*** INFORMATION SHOWN ***

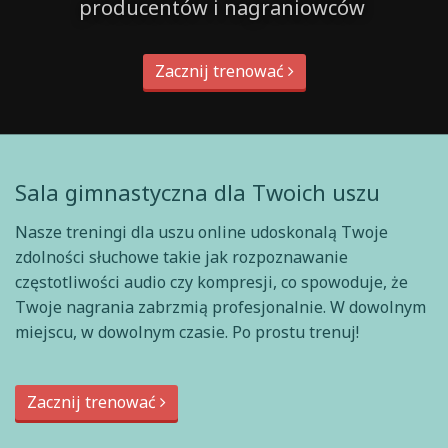
producentów i nagraniowców
Zacznij trenować
Sala gimnastyczna dla Twoich uszu
Nasze treningi dla uszu online udoskonalą Twoje
zdolności słuchowe takie jak rozpoznawanie
częstotliwości audio czy kompresji, co spowoduje, że
Twoje nagrania zabrzmią profesjonalnie. W dowolnym
miejscu, w dowolnym czasie. Po prostu trenuj!
Zacznij trenować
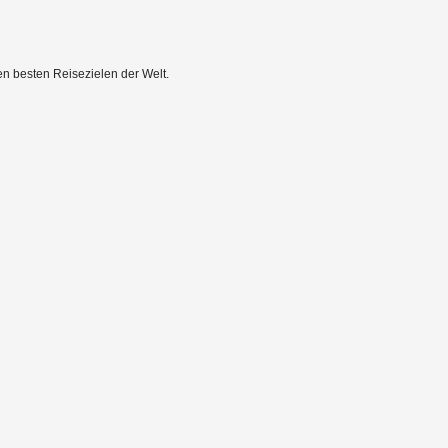
en besten Reisezielen der Welt.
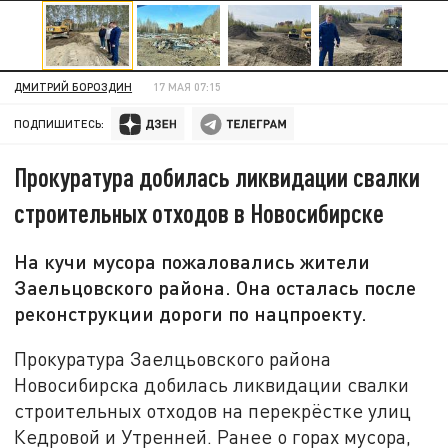
ДМИТРИЙ БОРОЗДИН
17 МАЯ 07:15
ПОДПИШИТЕСЬ:
Прокуратура добилась ликвидации свалки
строительных отходов в Новосибирске
На кучи мусора пожаловались жители
Заельцовского района. Она осталась после
реконструкции дороги по нацпроекту.
Прокуратура Заелцьовского района
Новосибирска добилась ликвидации свалки
строительных отходов на перекрёстке улиц
Кедровой и Утренней. Ранее о горах мусора,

*** End of INFORMATION SHOWN ***

• **TASK INSTRUCTIONS**
An exact copy of the records above is wanted, with the pictures omitted.

• **WRITTEN REPLY**
producentów i nagraniowców
Zacznij trenować
Sala gimnastyczna dla Twoich uszu
Nasze treningi dla uszu online udoskonalą Twoje
zdolności słuchowe takie jak rozpoznawanie
częstotliwości audio czy kompresji, co spowoduje, że
Twoje nagrania zabrzmią profesjonalnie. W dowolnym
miejscu, w dowolnym czasie. Po prostu trenuj!
Zacznij trenować
en besten Reisezielen der Welt.
ДМИТРИЙ БОРОЗДИН
17 МАЯ 07:15
ПОДПИШИТЕСЬ:
Прокуратура добилась ликвидации свалки
строительных отходов в Новосибирске
На кучи мусора пожаловались жители
Заельцовского района. Она осталась после
реконструкции дороги по нацпроекту.
Прокуратура Заелцьовского района
Новосибирска добилась ликвидации свалки
строительных отходов на перекрёстке улиц
Кедровой и Утренней. Ранее о горах мусора,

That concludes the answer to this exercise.